Write out all of the data without omission, exactly as shown.

## [Source data]
"""

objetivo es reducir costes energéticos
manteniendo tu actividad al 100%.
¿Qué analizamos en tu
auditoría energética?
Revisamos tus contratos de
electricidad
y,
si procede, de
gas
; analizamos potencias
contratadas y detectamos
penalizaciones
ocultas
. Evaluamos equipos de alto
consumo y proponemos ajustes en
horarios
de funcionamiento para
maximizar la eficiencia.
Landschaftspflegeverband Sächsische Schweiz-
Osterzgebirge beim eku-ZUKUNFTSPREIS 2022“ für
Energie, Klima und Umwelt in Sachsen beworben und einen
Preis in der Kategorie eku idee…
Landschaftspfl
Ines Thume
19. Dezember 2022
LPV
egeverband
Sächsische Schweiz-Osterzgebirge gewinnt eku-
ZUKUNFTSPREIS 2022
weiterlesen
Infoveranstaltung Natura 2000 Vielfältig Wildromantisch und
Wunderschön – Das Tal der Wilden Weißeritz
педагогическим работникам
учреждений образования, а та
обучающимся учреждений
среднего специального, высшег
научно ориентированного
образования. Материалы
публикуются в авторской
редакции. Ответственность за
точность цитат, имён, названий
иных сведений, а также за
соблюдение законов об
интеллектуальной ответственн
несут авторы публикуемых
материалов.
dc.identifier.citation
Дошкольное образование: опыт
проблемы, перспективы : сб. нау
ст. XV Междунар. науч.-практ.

"""

## [Response for this exercise]
objetivo es reducir costes energéticos
manteniendo tu actividad al 100%.
¿Qué analizamos en tu
auditoría energética?
Revisamos tus contratos de
electricidad
y,
si procede, de
gas
; analizamos potencias
contratadas y detectamos
penalizaciones
ocultas
. Evaluamos equipos de alto
consumo y proponemos ajustes en
horarios
de funcionamiento para
maximizar la eficiencia.
Landschaftspflegeverband Sächsische Schweiz-
Osterzgebirge beim eku-ZUKUNFTSPREIS 2022“ für
Energie, Klima und Umwelt in Sachsen beworben und einen
Preis in der Kategorie eku idee…
Landschaftspfl
Ines Thume
19. Dezember 2022
LPV
egeverband
Sächsische Schweiz-Osterzgebirge gewinnt eku-
ZUKUNFTSPREIS 2022
weiterlesen
Infoveranstaltung Natura 2000 Vielfältig Wildromantisch und
Wunderschön – Das Tal der Wilden Weißeritz
педагогическим работникам
учреждений образования, а та
обучающимся учреждений
среднего специального, высшег
научно ориентированного
образования. Материалы
публикуются в авторской
редакции. Ответственность за
точность цитат, имён, названий
иных сведений, а также за
соблюдение законов об
интеллектуальной ответственн
несут авторы публикуемых
материалов.
dc.identifier.citation
Дошкольное образование: опыт
проблемы, перспективы : сб. нау
ст. XV Междунар. науч.-практ.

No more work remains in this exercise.